Simultaneously with writing to the control memory 1, the third register 3 is also rewritten to the correct value of the microinstruction via the data line 15-2, and the parity error flip-flop 4-1 is reset. When the flip-flop 4-1 is reset, the microinstruction control unit 10 outputs the microinstruction execution inhibition signal 10-
Execution of the microinstruction is restarted by setting 2 to "0".

As is clear from the above explanation, it is possible to detect a fault in the control memory simply by adding a small number of parity hits to the control memory, and it is possible to perform fault recovery without giving II to firmware and software. FIG. 4 is a diagram expressing the above explanation using a time chart.

DETAILED DESCRIPTION OF THE INVENTION According to the present invention, when a failure occurs in the control memory, the microprogram stored in the main memory is automatically read and corrected by hardware, thereby preventing system downtime even in the event of a failure in multiple bits. It is possible to provide a micro-programmed control device that does not lead to high performance, thereby significantly increasing the reliability of the system.

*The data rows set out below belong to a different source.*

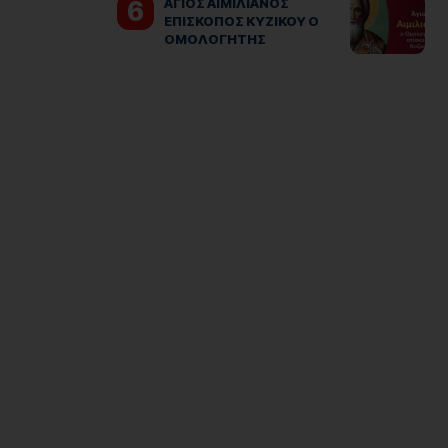
ΑΓΙΟΣ ΑΙΜΙΛΙΑΝΟΣ
ΕΠΙΣΚΟΠΟΣ ΚΥΖΙΚΟΥ Ο
ΟΜΟΛΟΓΗΤΗΣ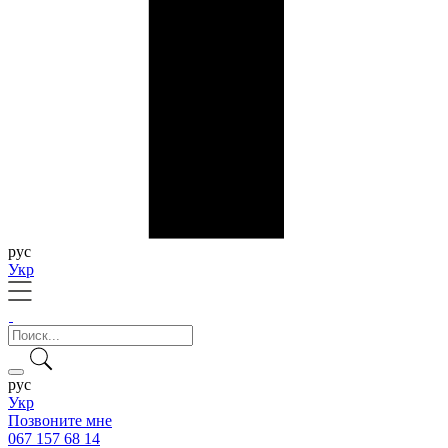
рус
Укр
рус
Укр
Позвоните мне
067 157 68 14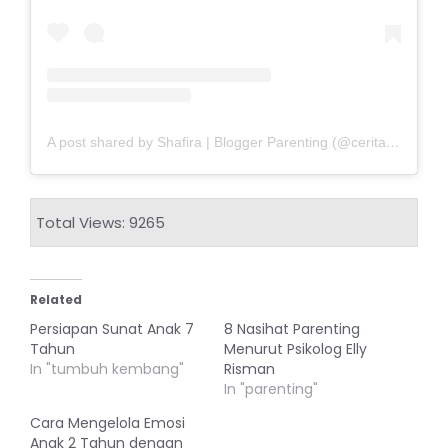
A post shared by Shafira | Blogger Parenting (@ceritamamah_)
Total Views: 9265
Related
Persiapan Sunat Anak 7
8 Nasihat Parenting
Tahun
Menurut Psikolog Elly
In "tumbuh kembang"
Risman
In "parenting"
Cara Mengelola Emosi
Anak 2 Tahun dengan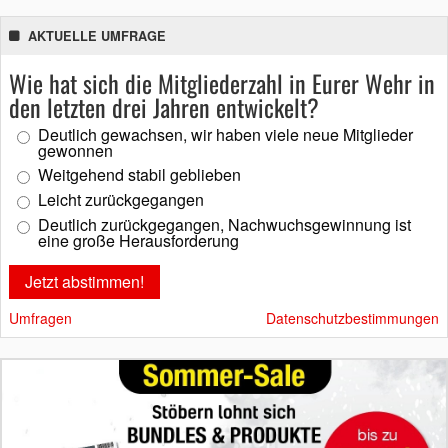
AKTUELLE UMFRAGE
Wie hat sich die Mitgliederzahl in Eurer Wehr in
den letzten drei Jahren entwickelt?
Deutlich gewachsen, wir haben viele neue Mitglieder
gewonnen
Weitgehend stabil geblieben
Leicht zurückgegangen
Deutlich zurückgegangen, Nachwuchsgewinnung ist
eine große Herausforderung
Umfragen
Datenschutzbestimmungen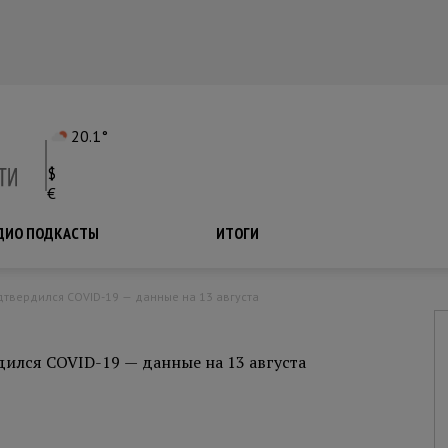
20.1°
$
€
ДИО ПОДКАСТЫ
ПОДКАСТЫ
ИТОГИ
дтвердился COVID-19 — данные на 13 августа
дился COVID-19 — данные на 13 августа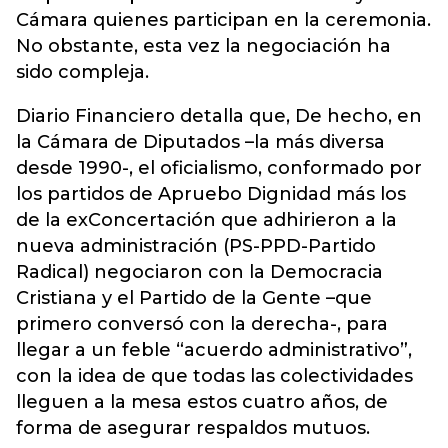
Cámara quienes participan en la ceremonia.
No obstante, esta vez la negociación ha
sido compleja.
Diario Financiero detalla que, De hecho, en
la Cámara de Diputados –la más diversa
desde 1990-, el oficialismo, conformado por
los partidos de Apruebo Dignidad más los
de la exConcertación que adhirieron a la
nueva administración (PS-PPD-Partido
Radical) negociaron con la Democracia
Cristiana y el Partido de la Gente –que
primero conversó con la derecha-, para
llegar a un feble “acuerdo administrativo”,
con la idea de que todas las colectividades
lleguen a la mesa estos cuatro años, de
forma de asegurar respaldos mutuos.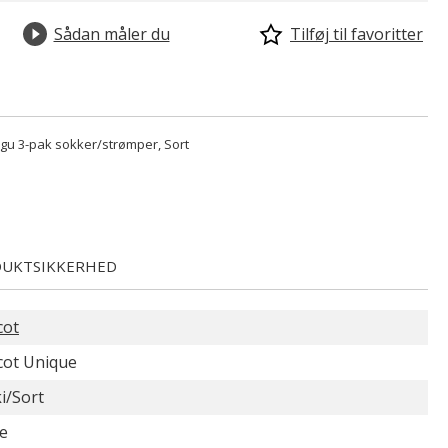
Sådan måler du
Tilføj til favoritter
u 3-pak sokker/strømper, Sort
UKTSIKKERHED
cot
ot Unique
i/Sort
e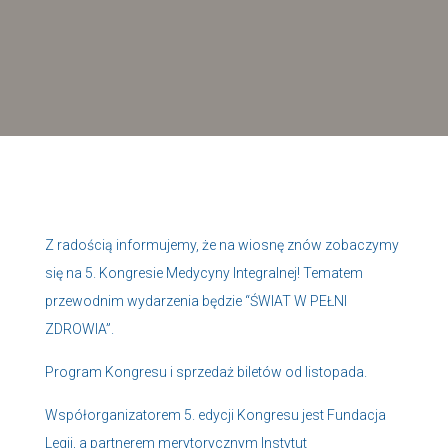
Z radością informujemy, że na wiosnę znów zobaczymy
się na 5. Kongresie Medycyny Integralnej! Tematem
przewodnim wydarzenia będzie “ŚWIAT W PEŁNI
ZDROWIA”.
Program Kongresu i sprzedaż biletów od listopada.
Współorganizatorem 5. edycji Kongresu jest Fundacja
Legii, a partnerem merytorycznym Instytut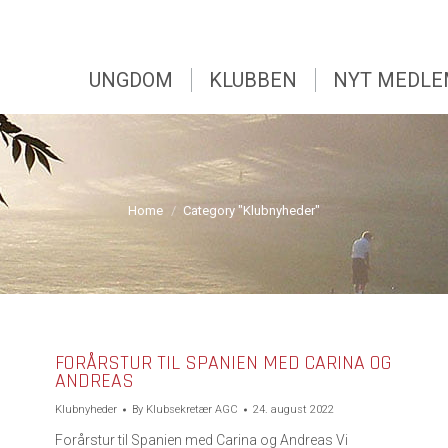
UNGDOM
KLUBBEN
NYT MEDL
UNGDOM
KLUBBEN
NYT MEDL
You are here:
Home
Category "Klubnyheder"
FORÅRSTUR TIL SPANIEN MED CARINA OG
ANDREAS
Klubnyheder
By
Klubsekretær AGC
24. august 2022
Forårstur til Spanien med Carina og Andreas Vi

[Brief explanation of the drawing]

FIG. 1 is a block diagram of an embodiment of the present invention, FIG. 2 is a diagram showing the contents of the main memory, FIG. 3 is a format diagram showing the configuration of a microprogram, and FIG. 4 is a diagram showing the operation of the blocks in FIG. 1. This is a time chart 1-. Explanation of symbols of main parts 1... Main memory 2... Control memory 3... Third register 4... Parity check circuit 5... ...Second register 6...First register 7...Adder

Claims (1)

[Claims] A microprogram control method in which a microprogram consisting of microinstruction words to which parity bits are respectively added is transferred from a main memory to a control memory and controlled by the microprogram stored in the control memory,
a first register that stores an address in the control storage of a microinstruction word read from the control storage; a second register that holds a storage start address of the microprogram in the main storage; a third register for storing the microinstruction word read from the storage section; a check circuit for performing a parity check on the read microinstruction word; and an adder for adding the contents of the first and second registers. is provided, and when an error is detected by the check circuit, execution of the microinstruction is inhibited, data is read from the main memory section using the addition output of the adder as an address, and this read data is stored in the control memory section. A microprogram control system characterized in that execution of the microinstruction is resumed after writing to the address indicated by the first register and storing this data in the third register.